| Quote #4
Miss Prism: Do not speak slightingly of the three-volume novel, Cecily. I wrote one myself in earlier days.
Miss Prism defines for us exactly what fictional romances mean – "the good ended happily, and the bad unhappily." This is how both Gwendolen and Cecily picture their lives ending, with happily-ever-afters. Also, the fact that Miss Prism wrote a romantic three-volume novel suggests that she was once an idealistic girl.
| Quote #5
Cecily: You see, it [her diary] is simply a very young girl's record of her own thoughts and impressions, and consequently meant for publication. When it appears in volume form I hope you will order a copy. But pray, Ernest, don't stop. I delight in taking down from dictation. I have reached 'absolute perfection'. You can go on. I am quite ready for more. (II.198)
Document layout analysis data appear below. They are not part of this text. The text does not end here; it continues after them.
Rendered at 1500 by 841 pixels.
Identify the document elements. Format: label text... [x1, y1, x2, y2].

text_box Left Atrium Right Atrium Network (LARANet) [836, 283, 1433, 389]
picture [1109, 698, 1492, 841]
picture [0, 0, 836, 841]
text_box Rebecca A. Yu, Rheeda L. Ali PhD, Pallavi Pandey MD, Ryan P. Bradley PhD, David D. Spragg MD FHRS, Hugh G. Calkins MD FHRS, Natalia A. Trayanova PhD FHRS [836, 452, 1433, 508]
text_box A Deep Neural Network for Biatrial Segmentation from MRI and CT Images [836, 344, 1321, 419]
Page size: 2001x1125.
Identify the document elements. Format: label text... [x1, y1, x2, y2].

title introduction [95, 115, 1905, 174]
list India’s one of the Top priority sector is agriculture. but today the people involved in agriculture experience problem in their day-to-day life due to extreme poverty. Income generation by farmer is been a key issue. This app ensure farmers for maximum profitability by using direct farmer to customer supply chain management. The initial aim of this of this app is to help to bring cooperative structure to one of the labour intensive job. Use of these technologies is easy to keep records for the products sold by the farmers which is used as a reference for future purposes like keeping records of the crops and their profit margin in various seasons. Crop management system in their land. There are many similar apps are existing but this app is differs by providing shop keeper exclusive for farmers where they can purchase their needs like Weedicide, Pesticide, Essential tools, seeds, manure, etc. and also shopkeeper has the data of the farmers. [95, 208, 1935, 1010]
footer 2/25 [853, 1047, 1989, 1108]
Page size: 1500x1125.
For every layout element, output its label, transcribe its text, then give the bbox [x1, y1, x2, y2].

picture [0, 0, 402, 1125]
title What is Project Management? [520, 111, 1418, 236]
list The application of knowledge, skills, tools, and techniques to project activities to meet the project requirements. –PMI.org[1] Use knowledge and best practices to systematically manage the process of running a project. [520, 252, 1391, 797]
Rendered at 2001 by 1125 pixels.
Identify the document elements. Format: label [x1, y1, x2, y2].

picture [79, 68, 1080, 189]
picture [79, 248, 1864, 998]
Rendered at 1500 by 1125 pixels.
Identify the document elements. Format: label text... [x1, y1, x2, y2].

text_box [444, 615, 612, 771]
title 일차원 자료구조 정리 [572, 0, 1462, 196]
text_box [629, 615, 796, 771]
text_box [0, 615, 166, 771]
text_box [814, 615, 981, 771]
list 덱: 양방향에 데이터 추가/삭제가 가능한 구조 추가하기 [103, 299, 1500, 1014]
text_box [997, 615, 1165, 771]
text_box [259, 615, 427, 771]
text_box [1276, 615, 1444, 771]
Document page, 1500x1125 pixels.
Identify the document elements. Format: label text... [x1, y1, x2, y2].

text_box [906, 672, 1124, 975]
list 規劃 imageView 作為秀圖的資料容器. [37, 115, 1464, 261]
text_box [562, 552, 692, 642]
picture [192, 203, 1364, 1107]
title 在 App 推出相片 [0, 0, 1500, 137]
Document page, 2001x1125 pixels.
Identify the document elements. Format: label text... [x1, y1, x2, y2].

As we previously established, Cecily’s diary is a storehouse for all of her fantasies. Before Algernon came along, they were just that – unattainable fantasies. But now that Algernon has taken on the identity of "Ernest," she is closer than ever to achieving her romanticized love.
| Quote #6
Cecily: You must not laugh at me, darling, but it had always been a girlish dream of mine to love some one whose name was Ernest. [Algernon rises, Cecily also.] There is something in that name that seems to inspire absolute confidence. I pity any poor married woman whose husband is not called Ernest. (II.233)
Like Gwendolen, Cecily admits that "it had always been a girlish dream of mine to love someone whose name was Ernest." In fact, Cecily's next words echo verbatim Gwendolen’s whimsical wish for her own Ernest. That Cecily desires exactly the same thing as Gwendolen clues us in that these two female characters are foils.